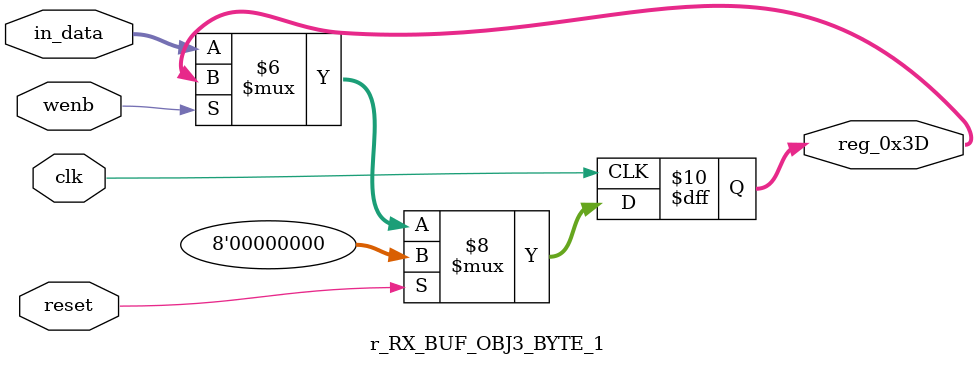
<source format=v>
module r_RX_BUF_OBJ3_BYTE_1(output reg [7:0] reg_0x3D, input wire reset, input wire wenb, input wire [7:0] in_data, input wire clk);
	always@(posedge clk)
	begin
		if(reset==0) begin
			if(wenb==0)
				reg_0x3D<=in_data;
			else
				reg_0x3D<=reg_0x3D;
		end
		else
			reg_0x3D<=8'h00;
	end
endmodule
</source>
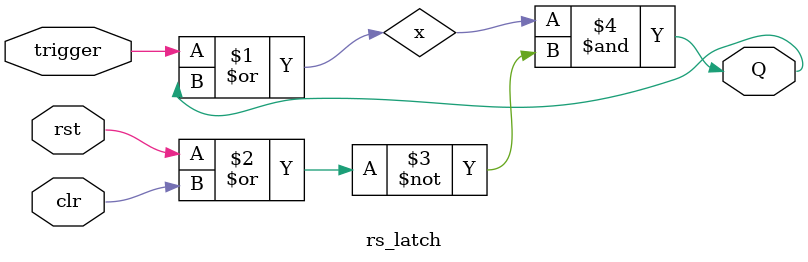
<source format=v>
module rs_latch(Q, trigger, rst, clr);

	input trigger, rst, clr;
	output Q;

	wire trigger,x,rst,clr,Q;

	assign x=trigger|Q;
	assign Q=x&~(rst|clr);

endmodule
</source>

**Task item:** Bring together each line above where the string "reset" turns up.

**Exercise response:**
module r_RX_BUF_OBJ3_BYTE_1(output reg [7:0] reg_0x3D, input wire reset, input wire wenb, input wire [7:0] in_data, input wire clk);
		if(reset==0) begin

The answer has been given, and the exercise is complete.